Türkiye'nin devrimci lideri rahmetli Turgut Özal 1980'li yıllarda iktidara geldiği zaman ülkeyi ayağa kaldıracak yeni bir zengin sınıf yaratmayı amaçlamıştı. Bunu gerçekleştirmek için dış ticaret ve müteahhitlik alanında bir grup iş adamını destekledi.
Sık sık yurtdışı gezilerine çıkıp bu iş adamlarını yabancı liderlere “benim güvenilir iş adamlarım” olarak tanıttı ve onların o ülkelerde iş almalarını, o ülkelerle ticaret yapmalarını sağladı.

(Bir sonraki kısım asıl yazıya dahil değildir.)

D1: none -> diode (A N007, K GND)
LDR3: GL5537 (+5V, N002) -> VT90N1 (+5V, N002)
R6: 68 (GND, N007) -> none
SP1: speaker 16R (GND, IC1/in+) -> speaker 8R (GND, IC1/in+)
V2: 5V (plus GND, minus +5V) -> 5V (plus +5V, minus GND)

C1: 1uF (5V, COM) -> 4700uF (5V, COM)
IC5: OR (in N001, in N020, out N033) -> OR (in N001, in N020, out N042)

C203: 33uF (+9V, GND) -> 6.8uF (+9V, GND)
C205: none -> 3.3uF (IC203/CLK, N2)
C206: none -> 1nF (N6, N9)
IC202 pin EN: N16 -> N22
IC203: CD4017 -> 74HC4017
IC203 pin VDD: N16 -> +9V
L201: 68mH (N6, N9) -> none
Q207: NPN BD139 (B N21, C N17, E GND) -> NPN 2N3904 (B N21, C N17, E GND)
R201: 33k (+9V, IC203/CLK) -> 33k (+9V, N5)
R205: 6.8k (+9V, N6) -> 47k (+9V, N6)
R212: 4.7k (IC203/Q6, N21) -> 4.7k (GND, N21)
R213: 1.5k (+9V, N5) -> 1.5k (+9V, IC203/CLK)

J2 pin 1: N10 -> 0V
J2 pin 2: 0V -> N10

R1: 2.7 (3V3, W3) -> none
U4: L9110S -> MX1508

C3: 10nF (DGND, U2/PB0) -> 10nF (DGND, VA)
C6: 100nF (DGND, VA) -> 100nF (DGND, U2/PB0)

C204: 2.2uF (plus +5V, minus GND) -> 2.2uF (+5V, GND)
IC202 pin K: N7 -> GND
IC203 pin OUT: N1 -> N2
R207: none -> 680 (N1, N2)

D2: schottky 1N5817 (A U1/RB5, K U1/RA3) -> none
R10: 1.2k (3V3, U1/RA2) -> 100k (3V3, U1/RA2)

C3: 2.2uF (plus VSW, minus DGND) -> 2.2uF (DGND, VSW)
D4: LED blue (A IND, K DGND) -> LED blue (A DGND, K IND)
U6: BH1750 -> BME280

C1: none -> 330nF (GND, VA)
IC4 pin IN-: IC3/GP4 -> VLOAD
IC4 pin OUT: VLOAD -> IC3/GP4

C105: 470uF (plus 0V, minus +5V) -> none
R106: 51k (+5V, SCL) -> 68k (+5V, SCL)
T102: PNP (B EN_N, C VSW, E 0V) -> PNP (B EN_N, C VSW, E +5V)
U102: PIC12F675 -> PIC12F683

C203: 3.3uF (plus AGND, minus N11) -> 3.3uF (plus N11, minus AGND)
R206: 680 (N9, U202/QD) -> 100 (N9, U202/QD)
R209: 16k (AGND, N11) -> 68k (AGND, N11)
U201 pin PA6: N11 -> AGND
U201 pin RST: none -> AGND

Ayrıcalıklı “dış ticaret sermaye şirketleri” ortaya çıktı ve teşvik edildi. Enka, Koçtaş, Nurol, Güriş ve STFA gibi inşaat şirketleri desteklendi ve çok başarılı oldular.
Rahmetli Özal yeni bir zengin sınıfı yaratarak fabrika bacalarına yatırım yapacak ve kitlelere iş imkânı sağlayacak bir iş adamı tipi yaratmak istedi. Yani kapitalist olarak kazanan ama sosyalist gibi harcayan iş adamları…
Geçen hafta kaybettiğimiz Şarık Tara böyle bir iş adamıydı. Rusya’da yalnız inşaatlar yapmadı, ülkede önemli bir emlak zengini haline geldi. Binlerce Türk’e iş imkânları sağladı. Ama bunların ötesinde kamu diplomasisi yaptı ve Türkiye’nin dış ilişkilerine katkıda bulundu.
Keşke bütün Özal’ın iş adamları böyle yapabilseydi. Onlar paradan para kazanıp ceplerini doldurdular ama ülke ekonomisine fabrika bacaları kazandırmadılar. Yani Özal’ın “onlar yükselsin ki ülkede onların sırtlarında yükselsin” projesi tam olarak başarılamadı…
Şarık Bey nur içinde yatsın, mekânı cennet olsun.